This article details how to sod your new lawn. If you have not already done so, please read our article of how to prepare your lawn before sodding. It gives valuable information on what you need to do before you begin putting your sod down.
Here are ten easy steps to help you get the lawn that you want:
1. You simply must prepare the soil for sod. To learn how to do this, please see our article on sod preparation. You do not want to ignore the preparation stage.
2. Once you have picked out your grass, the sod will arrive at your doorstep. It will either be piled up on pallets in squares or it will be rolled up with the soil side out. Generally, sod strips are between 1 and 2 feet wide and 4 to 10 feet long. When it arrives, take a look at it. The grass should be at least 2 inches long and the color should be consistent. The soil should be dark and moist, about one inch thick, and you should see thick healthy roots.
3. You want to get the sod down as quickly as possible. If you have to store it make sure that it stays in the shade. It will dry out otherwise. Keep it rolled and moistened until ready to use.
4. Now to get to work. First, lay out the first row following a predetermined straight line. This line can be string pulled tight or even a sidewalk edge if one is there.
5. Once the first row is unrolled, lay the next roll down making sure that the ends of the two are together but let the end seams of the second row fall to the center of the preceding row. You want to stagger the end seams.
6. At the end of this first row, go back and begin to lay subsequent rows in a staggered pattern. The end seams on one row should fall in the center of the previous row. Fill in gaps with loose soil.
7. When you find yourself on a slope, lay the sod perpendicular to the slope. This prevents it from sliding when it is watered. If the slope is steep, use stakes to keep the sod in place. Use 2 to 4 stakes per roll.

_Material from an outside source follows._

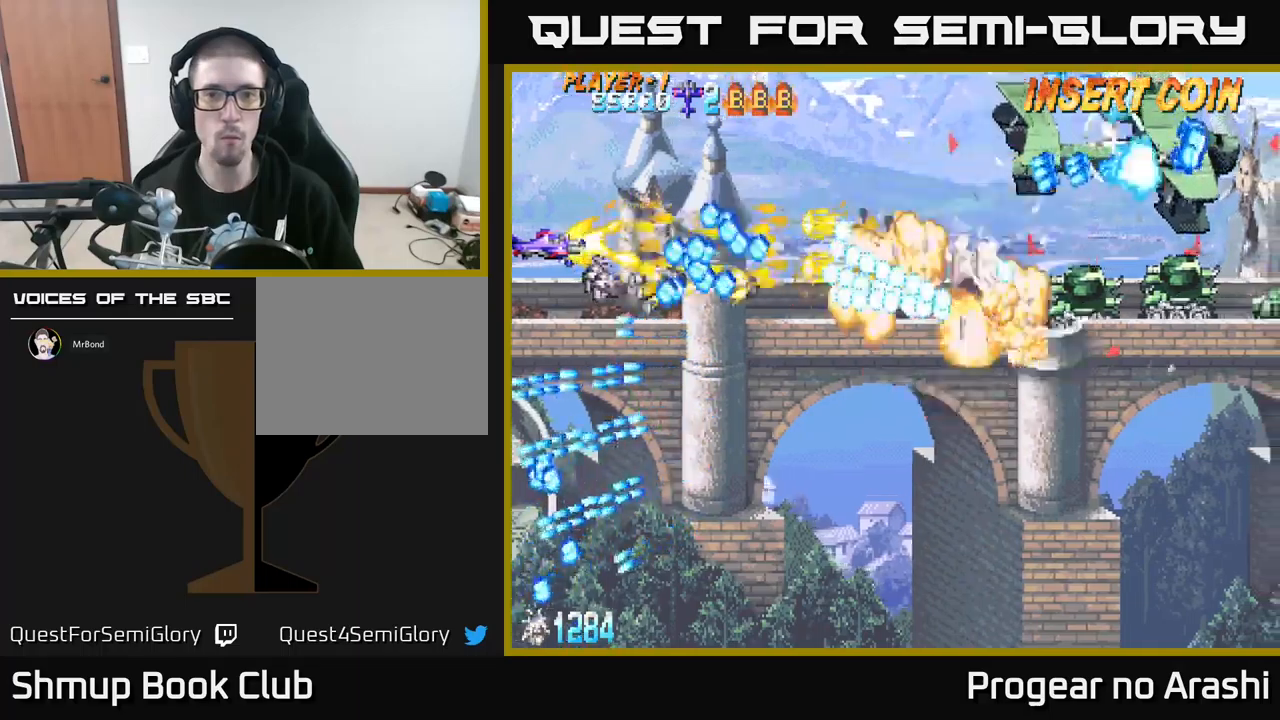
{"buttons": ["X", "DPAD_RIGHT"], "left_stick": "center", "events": [[67, "DPAD_LEFT", "down"], [217, "DPAD_UP", "down"], [267, "DPAD_LEFT", "up"], [367, "DPAD_RIGHT", "down"], [433, "DPAD_UP", "up"]]}
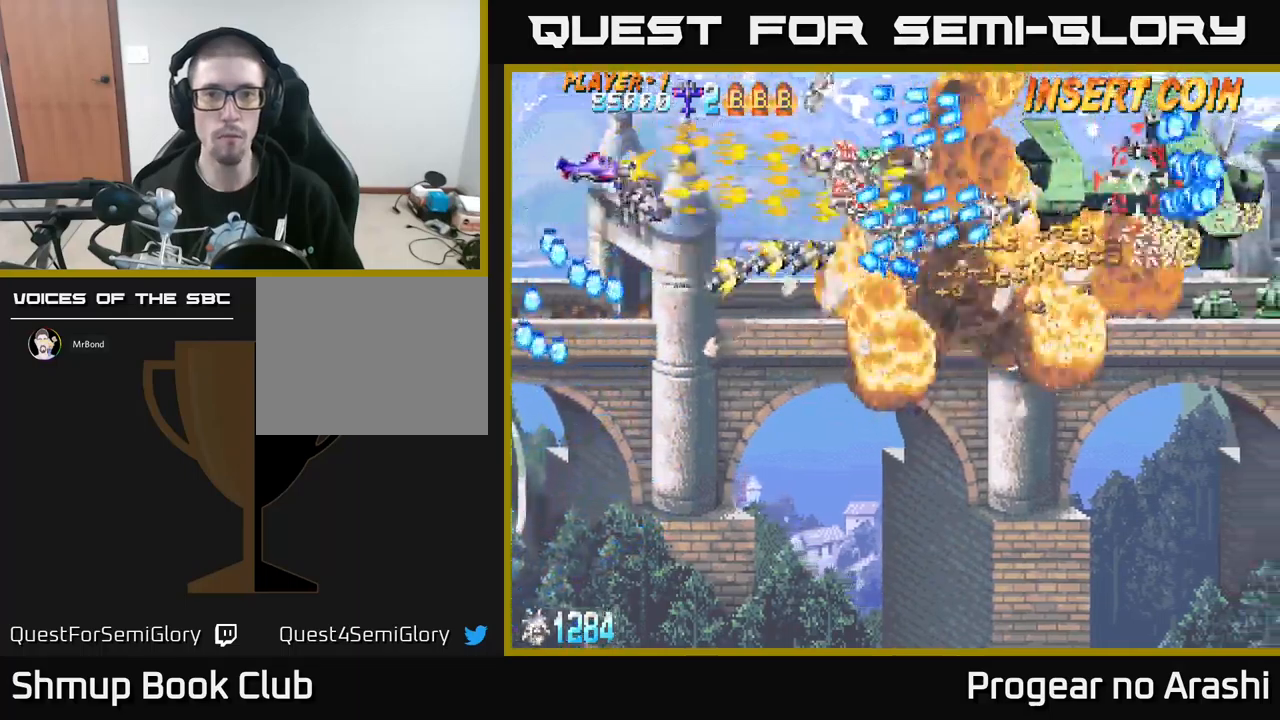
{"buttons": ["A", "DPAD_DOWN"], "left_stick": "center", "events": [[83, "DPAD_DOWN", "down"], [150, "DPAD_RIGHT", "up"], [250, "A", "down"], [250, "DPAD_LEFT", "down"], [317, "X", "up"], [400, "DPAD_LEFT", "up"]]}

8. You will need to cut the sod to fit irregular spaces. You can use a heavy-duty knife for this.
9. Once the rows are down, use a roller over the entire area. This will help to establish solid root contact with the soil. It also helps to get rid of air pockets which can cause the sod to dry out and die. After rolling the sod, stay off of it.
10. You will need to water the lawn often. Most problems occur because homeowners do not water enough. You want to pay special attention to the seams that are between the sod and any edges that may be along walkways, driveways, or patios. These areas will dry out fast and must be watered.
Water the sod everyday for the first three weeks. After that time, you can water every other day for the next three weeks. Then water the sod once a week or as weather dictates.